Cannes 2017 – chi vincerà la Palma d’Oro? Pagelle e pronostici dell’edizione 70 del Festival
Una domanda alla quale, per dare una risposta, bisogna tenere in considerazione molti elementi. Vediamo come potrebbe essere composto il Palmarès di Cannes 2017 e quali sono i nostri film migliori e peggiori.
Cannes 2017 ha costituito la 70esima edizione del Festival Internazionale francese, che ha presentato in concorso opere molto differenti tra loro ma con un minimo comune denominatore: far parte del cinema d’autore. Sì perché la kermesse cinematografica più celebre al mondo ha voluto festeggiare quest’importante anniversario ribadendo la natura della sua competizione che – pur con numerose incursioni main stream, nel corso degli anni, resta profondamente radicata ad un ideale di cinema che ha a che fare con la nicchia (oltre che con parecchia Francia).

—————

CONSEGNA: Puoi riprendere l'articolo sui pronostici di Cannes 2017 dal punto in cui si ferma? Il materiale qui sotto è separato dall'articolo su Cannes 2017.

ESTRATTI DEL DATASET:
—————

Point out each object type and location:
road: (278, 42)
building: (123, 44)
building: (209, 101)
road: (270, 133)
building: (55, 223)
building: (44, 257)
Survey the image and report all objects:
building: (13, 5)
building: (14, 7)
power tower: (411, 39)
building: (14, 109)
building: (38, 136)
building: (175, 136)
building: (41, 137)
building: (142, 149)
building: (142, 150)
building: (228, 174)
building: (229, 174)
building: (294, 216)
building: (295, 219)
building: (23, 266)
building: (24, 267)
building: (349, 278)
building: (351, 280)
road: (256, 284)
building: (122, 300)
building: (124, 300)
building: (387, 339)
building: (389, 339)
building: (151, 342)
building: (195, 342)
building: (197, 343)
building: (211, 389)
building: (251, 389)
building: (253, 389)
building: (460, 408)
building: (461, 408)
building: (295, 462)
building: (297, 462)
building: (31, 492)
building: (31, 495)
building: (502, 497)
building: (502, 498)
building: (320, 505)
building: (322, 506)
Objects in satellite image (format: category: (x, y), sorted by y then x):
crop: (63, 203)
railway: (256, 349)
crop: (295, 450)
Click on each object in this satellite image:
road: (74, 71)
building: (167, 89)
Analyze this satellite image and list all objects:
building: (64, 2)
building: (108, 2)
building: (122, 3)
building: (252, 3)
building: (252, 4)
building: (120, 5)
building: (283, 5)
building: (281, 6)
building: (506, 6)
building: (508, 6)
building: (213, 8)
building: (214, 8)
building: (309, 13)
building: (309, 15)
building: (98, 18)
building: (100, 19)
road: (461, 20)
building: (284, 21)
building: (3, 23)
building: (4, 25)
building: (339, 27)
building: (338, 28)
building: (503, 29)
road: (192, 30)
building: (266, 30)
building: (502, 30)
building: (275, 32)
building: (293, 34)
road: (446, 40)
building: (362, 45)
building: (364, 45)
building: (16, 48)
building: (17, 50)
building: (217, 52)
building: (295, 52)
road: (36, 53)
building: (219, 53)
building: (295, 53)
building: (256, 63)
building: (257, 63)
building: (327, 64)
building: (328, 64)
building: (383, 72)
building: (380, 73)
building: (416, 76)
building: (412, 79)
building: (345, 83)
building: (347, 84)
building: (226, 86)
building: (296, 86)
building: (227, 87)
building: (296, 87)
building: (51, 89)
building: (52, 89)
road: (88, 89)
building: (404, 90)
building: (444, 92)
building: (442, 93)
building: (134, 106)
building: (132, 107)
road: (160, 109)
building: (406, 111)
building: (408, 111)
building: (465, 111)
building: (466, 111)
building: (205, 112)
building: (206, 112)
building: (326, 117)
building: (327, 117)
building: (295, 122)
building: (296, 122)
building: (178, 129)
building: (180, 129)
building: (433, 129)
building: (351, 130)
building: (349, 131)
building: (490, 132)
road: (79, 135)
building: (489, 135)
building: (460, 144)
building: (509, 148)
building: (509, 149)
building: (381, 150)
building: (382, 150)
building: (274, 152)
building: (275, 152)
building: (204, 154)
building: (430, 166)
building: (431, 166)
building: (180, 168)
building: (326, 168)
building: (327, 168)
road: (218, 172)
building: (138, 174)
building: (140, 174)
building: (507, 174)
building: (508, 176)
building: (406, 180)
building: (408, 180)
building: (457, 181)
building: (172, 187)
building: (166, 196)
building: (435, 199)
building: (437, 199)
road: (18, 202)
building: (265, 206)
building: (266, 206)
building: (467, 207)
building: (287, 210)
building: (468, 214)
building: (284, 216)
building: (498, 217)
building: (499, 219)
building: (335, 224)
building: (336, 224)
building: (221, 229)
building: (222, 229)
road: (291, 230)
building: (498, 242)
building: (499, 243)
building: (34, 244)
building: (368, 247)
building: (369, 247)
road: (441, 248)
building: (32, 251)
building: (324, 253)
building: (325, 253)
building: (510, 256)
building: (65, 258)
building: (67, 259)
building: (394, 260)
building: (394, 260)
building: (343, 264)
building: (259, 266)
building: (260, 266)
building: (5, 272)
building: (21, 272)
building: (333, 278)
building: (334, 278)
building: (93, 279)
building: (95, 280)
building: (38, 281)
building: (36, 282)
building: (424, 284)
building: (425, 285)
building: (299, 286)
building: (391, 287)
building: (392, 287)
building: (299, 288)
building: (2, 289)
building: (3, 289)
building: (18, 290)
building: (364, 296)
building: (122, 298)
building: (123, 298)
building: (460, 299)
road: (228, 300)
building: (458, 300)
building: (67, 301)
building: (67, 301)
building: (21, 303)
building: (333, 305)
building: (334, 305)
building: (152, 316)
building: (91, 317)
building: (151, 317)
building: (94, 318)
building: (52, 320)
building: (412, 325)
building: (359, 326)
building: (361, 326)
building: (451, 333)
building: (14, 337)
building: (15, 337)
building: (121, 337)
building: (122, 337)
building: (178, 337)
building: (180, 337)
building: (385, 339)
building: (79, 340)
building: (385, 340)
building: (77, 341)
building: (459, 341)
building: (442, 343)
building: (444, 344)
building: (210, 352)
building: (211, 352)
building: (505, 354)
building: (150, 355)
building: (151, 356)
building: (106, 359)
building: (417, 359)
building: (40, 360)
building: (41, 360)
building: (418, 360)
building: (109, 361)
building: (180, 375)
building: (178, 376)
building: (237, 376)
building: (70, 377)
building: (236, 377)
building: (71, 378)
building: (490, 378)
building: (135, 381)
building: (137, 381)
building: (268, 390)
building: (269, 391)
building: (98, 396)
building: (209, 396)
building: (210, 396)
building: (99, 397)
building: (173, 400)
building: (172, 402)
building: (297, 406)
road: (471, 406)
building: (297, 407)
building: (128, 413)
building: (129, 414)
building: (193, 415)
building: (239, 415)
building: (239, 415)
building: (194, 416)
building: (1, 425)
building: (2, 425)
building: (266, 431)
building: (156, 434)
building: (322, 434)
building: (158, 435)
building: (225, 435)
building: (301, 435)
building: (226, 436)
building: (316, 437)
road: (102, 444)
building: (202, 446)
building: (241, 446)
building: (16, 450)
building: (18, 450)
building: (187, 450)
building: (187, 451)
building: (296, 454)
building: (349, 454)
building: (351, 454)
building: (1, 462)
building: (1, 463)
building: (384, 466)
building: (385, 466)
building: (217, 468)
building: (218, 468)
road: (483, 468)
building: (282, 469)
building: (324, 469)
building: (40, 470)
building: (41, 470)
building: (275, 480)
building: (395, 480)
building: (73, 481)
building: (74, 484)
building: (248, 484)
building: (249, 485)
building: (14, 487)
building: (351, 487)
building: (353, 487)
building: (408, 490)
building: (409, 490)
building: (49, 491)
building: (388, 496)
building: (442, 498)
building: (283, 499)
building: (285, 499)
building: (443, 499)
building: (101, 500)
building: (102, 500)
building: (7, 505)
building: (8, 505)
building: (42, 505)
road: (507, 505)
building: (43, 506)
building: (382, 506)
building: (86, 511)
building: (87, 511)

—————

RISPOSTA SCRITTA:
Il risultato è stata una lineup che ha sorpreso molti, priva di titoli altisonanti o attese uscite cinematografiche (fatta eccezione per il film di Sofia Coppola o i due prodotti Netflix), che tuttavia ha riservato molte piacevoli sorprese e qualche delusione. Vediamo di seguito quali sono le nostre eccellenze e le rovinose cadute di questo Cannes 2017. In attesa che la Palma d’Oro ci riveli le scelte della giuria.
Cannes 2017- in attesa della Palma d’Oro ecco i nostri migliori e peggiori della settantesima edizione del Festival
Comiciamo dalla parte alta della nostra classifica, in cui svettano film molto eterogenei per genere e stile ma tutti accomunati da una grande qualità della messa in scena.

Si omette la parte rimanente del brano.